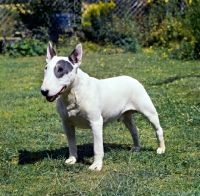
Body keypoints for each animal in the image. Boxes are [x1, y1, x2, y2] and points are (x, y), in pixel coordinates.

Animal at [40, 42, 166, 170]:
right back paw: (136, 147)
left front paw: (96, 165)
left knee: (158, 129)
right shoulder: (66, 123)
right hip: (126, 115)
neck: (73, 92)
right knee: (134, 129)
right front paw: (72, 159)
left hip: (148, 111)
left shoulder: (95, 122)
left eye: (60, 69)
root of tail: (133, 79)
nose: (43, 91)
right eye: (46, 68)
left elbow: (97, 147)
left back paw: (161, 148)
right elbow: (71, 143)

____________________

» **Task brief**:
Whenever a line of the data contains "left", it counts; state how many such lines there are, with nothing added.

» **Result for this task**:
7